Tests in vitro basés sur des allergènes
Des allergènes recombinants ont été introduits dans la gamme des tests in vitro : d’abord la béta parvalbumine de carpe, rCyp c 1, puis celle de morue, rGad c 1. D’autres recombinants ont montré leur praticabilité
.
Ces tests apportent-ils un avantage par rapport à ceux basés sur les extraits ?
La réponse est plutôt nuancée :
– rGad c 1 pourrait explorer une réactivité un peu différente de celle du test « F3 », car le premier est issu de Gadus callarias, tandis que le CAP classique morue provient d’un extrait de Gadus morhua. or, l’homologie entre les béta parvalbumines de ces 2 espèces est, de façon un peu inattendue, relativement faible : 64-67% entre Gad c 1 et Gad m 1, selon les isoformes de ces allergènes
– de même, rGad c 1 ne se superpose pas à rCyp c 1 (identité séquentielle de 68%), et des différences sont notamment observées au niveau de 2 des 3 épitopes entre ces deux allergènes
. Aussi, un test négatif pour l’un de ces recombinants pourrait, à la limite, être positif avec l’autre chez un patient
– mais il semble que la réactivité des recombinants soit plus ou moins affectée par l’absence du ligand naturel, le calcium, lequel reste présent quand l’allergène est obtenu par simple purification à partir du produit naturel
– et des études manquent pour mieux établir que rCyp c 1 ou rGad c 1 ont une bonne pertinence clinique : rCyp c 1 n’a pas été testé en TC et a reçu une preuve de son allergénicité en libération d’histamine n’a été étudiée que chez 1 seul patient
; rGad c 1 n’était positif en TC que chez 1 patient sur 10, contre 9/10 pour l’allergène naturel nGad c 1
.
Au total, du fait de la forte prévalence de réactivité pour les parvalbumines chez les patients allergiques au poisson, le gain apporté par rCyp c 1 et/ou rGad c 1 reste probablement limité, comparativement aux tests in vitro basés sur des extraits globaux de poissons.
Les œufs de poissons
Les œufs de divers poissons sont consommés, les plus réputés provenant de l’esturgeon (Acipenser sturio) : le caviar. D’ailleurs le terme « caviar » est protégé et ne peut être utilisé pour les oeufs d’autres poissons. Parfois les œufs sont colorés artificiellement : par exemple ceux de lump (Cyclopterus lumpus).
Quelques cas d’allergie à ces œufs ont été rapportés : oeufs de saumon
, de truite
, de cisco (Coregonus lavaretus)
, de caviar beluga
.
S’il a été rapporté une proportion non négligeable de tests in vitro positifs pour des œufs de lieu ou de saumon chez des sujets allergiques au poisson au Japon
, ou une corrélation entre œufs de saumon et œufs de morue, également in vitro et au Japon
, les observations cliniques plaident plutôt en faveur d’une certaine indépendance des réactivités : allergie est limitée à une seule sorte d’œufs, et ne s’accompagnant pas d’allergie aux poissons eux-mêmes.

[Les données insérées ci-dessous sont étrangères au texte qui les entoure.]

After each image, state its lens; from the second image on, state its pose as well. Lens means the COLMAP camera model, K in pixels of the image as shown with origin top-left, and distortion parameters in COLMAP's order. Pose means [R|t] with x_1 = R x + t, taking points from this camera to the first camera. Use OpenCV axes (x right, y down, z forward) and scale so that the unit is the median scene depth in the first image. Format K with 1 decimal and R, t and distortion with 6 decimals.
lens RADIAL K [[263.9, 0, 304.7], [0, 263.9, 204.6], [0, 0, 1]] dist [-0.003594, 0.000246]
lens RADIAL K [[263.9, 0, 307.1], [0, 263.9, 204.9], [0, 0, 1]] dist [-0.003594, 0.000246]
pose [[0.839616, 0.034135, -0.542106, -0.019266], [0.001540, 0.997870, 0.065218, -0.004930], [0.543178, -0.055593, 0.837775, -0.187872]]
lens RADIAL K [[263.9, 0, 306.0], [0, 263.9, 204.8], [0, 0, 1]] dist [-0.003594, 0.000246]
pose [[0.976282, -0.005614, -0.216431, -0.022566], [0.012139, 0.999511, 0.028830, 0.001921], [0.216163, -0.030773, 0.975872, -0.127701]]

Des tests de réactivité croisée ont parfois été entrepris : ils montrent des résultats disparates, tant entre différents œufs de poissons qu’entre ceux-ci et des extraits de poisson. Le nombre d’observations reste au total très faible et il est difficile de conclure. On ne peut, par ailleurs, exclure la possibilité d’une contamination des œufs par des protéines de poisson.
Les allergènes en cause dans les réactions aux œufs de poisson semblent correspondre à des vitellogénines
, protéines de masse moléculaire élevée présentes dans les œufs à côté d’autres protéines comme les lipovitellines et phosvitines qui ne sont pas sans rappeler les protéines du jaune d’œuf de poule. Mais les auteurs qui ont testé une réactivité croisée œufs de poisson – jaune d’œuf de poule ont trouvé des résultats négatifs
. Cliniquement, les patients ne sont pas allergiques non plus à l’œuf de poule.